**** Trecho da página

Preta Gil fala sobre sua relação com o Carnaval - Instagram / Alex Santana
Preta Gil fala sobre sua relação com o Carnaval Imagem: Instagram / Alex Santana

Ana Bardella

De Universa

28/01/2020 04h00

Há menos de um mês para o Carnaval, o ritmo da agenda de Preta Gil fica mais acelerado do que nunca. A cantora comanda anualmente o Bloco da Preta, que leva milhares de pessoas às ruas. Neste ano, passará por três cidades: Rio de Janeiro, Salvador e São Paulo. Conforme os compromissos aumentam, cresce também a adrenalina da festa.

Em 2020, o bloco terá o tema "mulheres que inspiram" e ela adianta que sua fantasia e de outras convidadas serão em homenagem às mulheres. Outra novidade é a regravação da marchinha "Ô Abre Alas", de Chiquinha Gonzaga. A letra repaginada, lançada em parceria com a marca 'quem disse, berenice?', é voltada para o empoderamento feminino. "Ô abre alas, que eu quero passar. Quem disse que eu não tô no meu lugar? Quem disse que eu tenho que agradar?", questiona um dos trechos.

Na entrevista a seguir, ela conta mais sobre sua relação com o período mais festivo do ano:

Qual costume machista mais te irrita no Carnaval?
Há muitos anos trabalho durante o Carnaval e não frequento como foliona -- mas do palco ou de cima do trio, vejo o que acontece. Muitas vezes os caras perdem a noção e saem agarrando as mulheres sem respeitar os limites, algo que não fariam em uma situação comum. O clima de festa misturada à bebida funciona como um "álibi". Mas não pode servir de desculpa para não saber chegar em alguém.

Carnaval é para celebrarmos a vida, brincarmos respeitando o espaço do outro. Todo mundo sai mais feliz da festa se souber brincar de maneira saudável e civilizada. Não faça nada no Carnaval de que se arrependa depois que a folia acabar. Não faça com o outro o que não gostaria que fizessem com você e pronto, vamos ser felizes. Esse ano o tema do bloco será "Mulheres que inspiram" e nossas fantasias farão homenagem às mulheres. O feminino é algo sagrado é a conexão com esse aspecto que há em todos nós que vai conseguir transformar o mundo.

********
**** Entradas fornecidas

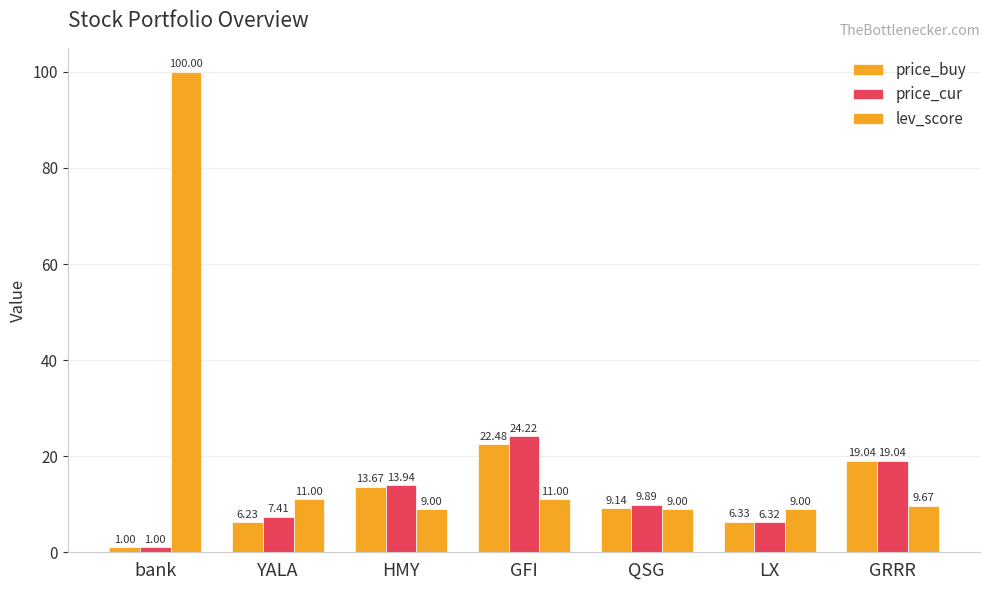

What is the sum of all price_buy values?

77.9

********
**** Entradas fornecidas

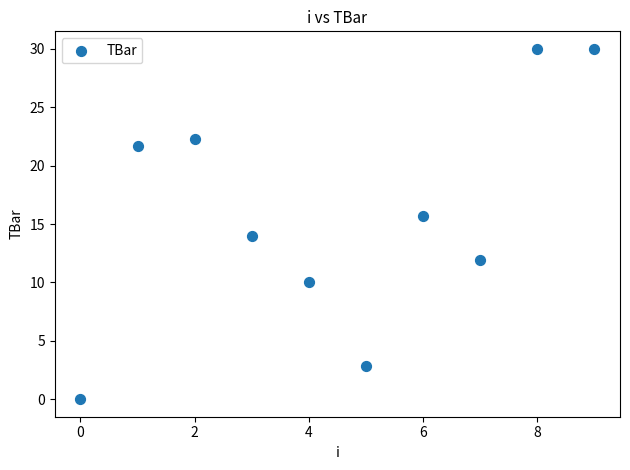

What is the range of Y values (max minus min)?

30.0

********

» Requisitos do exercício
(a) Segundo a matéria sobre Preta Gil, por quais cidades o Bloco da Preta vai passar neste ano?
(b) Continue a matéria sobre Preta Gil depois da última frase apresentada.
A listagem não tem nenhuma relação com a matéria sobre Preta Gil.

» Respostas do exercício
(a) Rio de Janeiro, Salvador e São Paulo.

(b)
E o que na festa você considera mais libertador?
Considero libertadora a sensação de que estamos todos juntos, sem julgamento, sem nos sentirmos mais do que alguém. O Carnaval tem essa coisa de unir quem normalmente não se encontraria: misturam-se as classes sociais, as cores, os sabores. Os horizontes crescem e as fronteiras caem. Se aproveitarmos essa época para aprender a respeitar mais as diferenças, para diminuirmos os nossos medos e preconceitos, faremos melhor proveito da alegria que a festa propõe.

Você acredita que o assédio tem melhorado nos últimos anos? Em que ponto da luta contra o assédio considera que estamos?
Espero que sim. Não tenho essa medida exata, mas sei que hoje há uma união maior entre as mulheres. Hoje tudo está mais exposto. Acredito que as redes sociais, os vídeos de celulares e a velocidade com a qual as imagens se disseminam, de certa forma, coíbem a ação de quem esteja a fim de estragar a festa dos outros. A luta é diária, todo dia é dia de nos educarmos e aprendermos a respeitar o espaço do outro, seja quem for, do gênero que for. Temos que aprender que nossa felicidade depende da felicidade do vizinho e vice-versa.

Neste ano está surgindo um movimento pelo Carnaval sem gordofobia. Você já presenciou ou viveu esse tipo de preconceito? Acha importante combatê-lo?
A base de tudo é o respeito ao próximo: se não conseguirmos amar, que pelo menos exista respeito. Isso não é impossível: o preconceito é maléfico para o preconceituoso também. Engana-se quem acha que está imune a isso. Diminuir o outro por ele ser quem é, é algo tão pequeno, tão raso e mesquinho... Quem estiver nessa verá que um dia a conta chega. Ninguém está livre de julgamentos, todos somos quem somos. Sim, já me julgaram e tentaram me fazer acreditar que não caber em um padrão seria motivo de vergonha. Mas eu sobrevivi a isso gostando de mim, como sou. Pois afinal todos somos quem somos.

Como era a sua relação com o Carnaval na infância?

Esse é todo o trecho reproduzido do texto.